• Task:
Write every entry out again, exactly as given.

(Data records)
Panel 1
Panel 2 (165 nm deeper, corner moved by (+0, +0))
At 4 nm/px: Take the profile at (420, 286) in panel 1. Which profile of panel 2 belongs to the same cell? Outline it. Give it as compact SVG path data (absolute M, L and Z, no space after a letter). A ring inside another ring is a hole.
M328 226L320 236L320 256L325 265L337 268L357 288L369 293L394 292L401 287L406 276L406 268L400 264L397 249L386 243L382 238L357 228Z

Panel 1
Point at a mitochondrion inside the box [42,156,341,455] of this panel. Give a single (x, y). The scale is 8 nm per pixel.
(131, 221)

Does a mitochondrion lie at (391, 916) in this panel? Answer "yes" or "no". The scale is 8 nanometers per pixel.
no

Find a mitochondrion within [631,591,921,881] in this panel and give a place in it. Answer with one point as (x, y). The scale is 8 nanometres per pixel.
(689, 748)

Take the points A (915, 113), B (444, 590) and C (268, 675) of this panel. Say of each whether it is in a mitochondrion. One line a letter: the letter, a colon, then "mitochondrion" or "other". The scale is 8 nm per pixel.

• Answer below:
Panel 1
Panel 2 (165 nm deeper, corner moved by (+0, +0))
At 4 nm/px: Take the profile at (420, 286) in panel 1. Which profile of panel 2 belongs to the same cell? Outline it. Give it as compact SVG path data (absolute M, L and Z, no space after a letter). A ring inside another ring is a hole.
M328 226L320 236L320 256L325 265L337 268L357 288L369 293L394 292L401 287L406 276L406 268L400 264L397 249L386 243L382 238L357 228Z

Panel 1
Point at a mitochondrion inside the box [42,156,341,455] of this panel. Give a single (x, y). The scale is 8 nm per pixel.
(131, 221)

Does a mitochondrion lie at (391, 916) in this panel? Answer "yes" or "no". The scale is 8 nanometers per pixel.
no

Find a mitochondrion within [631,591,921,881] in this panel and give a place in it. Answer with one point as (x, y). The scale is 8 nanometres per pixel.
(689, 748)

Take the points A (915, 113), B (444, 590) and C (268, 675) of this panel. Say of each whether it is in a mitochondrion. One line a letter: the letter, a colon, then "mitochondrion" or "other". The scale is 8 nm per pixel.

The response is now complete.